Konya'dan bir hocaefendi Muhterem Üstaz'ı ziyaret için Erenköy'e gelmişler. O kardeşimizin de kulağı ağır duyuyormuş. Muhterem Üstaz edeben bağırmaz, yüksek sesle de konuşmazlardı. Bu hocaefendi son zamanlarda manevi derslerini ihmal edip zayıflatmış; kitap mütalasına daha çok vakit ayırıp önem verir olmuş. Muhterem Üstaz kardeşimizin bu haline vakıf oluyorlar. Hocaefendinin kulağı duymadığı için sözlü yerine yazılı olarak onu intibaha getirecek şu tebliğde bulunuyorlar. Bir kağıda şunları yazarak önüne koyuveriyorlar:
"Zikir de ehem (en mühim) ve akdemdir (en önceliklidir), keza dua da.

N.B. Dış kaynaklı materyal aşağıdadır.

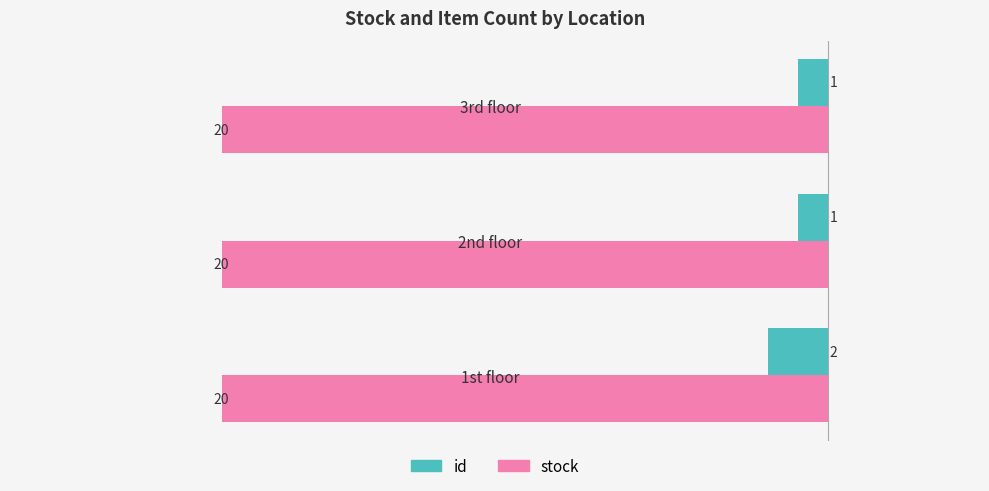

The stock series shows 20 at 1st floor. True or false?

True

Çünkü zikirde kalb, sadır ve cesed tathiri (temizlemesi) ve tasfiyesi (arındırması) ve ahlak tezkiyesi vardır.
Halık'ın nazarı kalbedir.
Kalb uyanıklığı hayatta ve mematta, haşirde ve neşirde daimidir.

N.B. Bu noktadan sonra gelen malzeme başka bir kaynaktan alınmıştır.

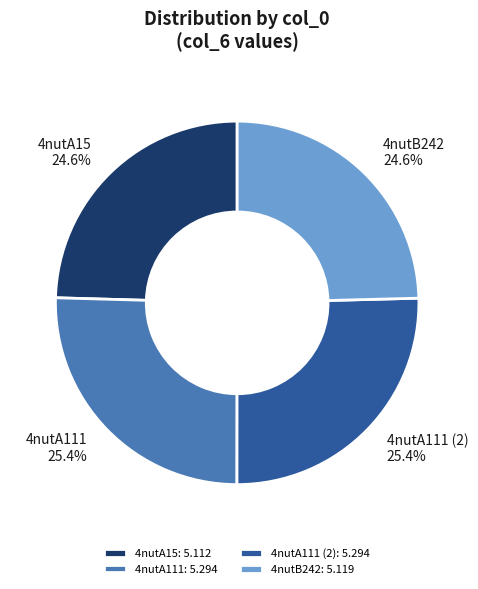

What percentage do 4nutA111 (2): 5.294 and 4nutB242: 5.119 together represent?

50.0%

Fakat lisanın okuması ne kadar olsa da muvakkattır.
Arada fark azimdir (büyüktür).
Takdimü'l-ehem alel-mühim (Daha mühim olan mühim olana tercih edilir) kaidesine tevfikan (uyarak) hayatı ma'neviyye bulmağa biiznillahi teala çalışmak, müteferrik mütalaat ve malumattan ehem, akdem ve ercahtır."
Mahmud Sami Efendi'den Hatıralar
Not: Başta nefsime hatırlatma babından kaybolmaması için foruma kopyalanmıştır.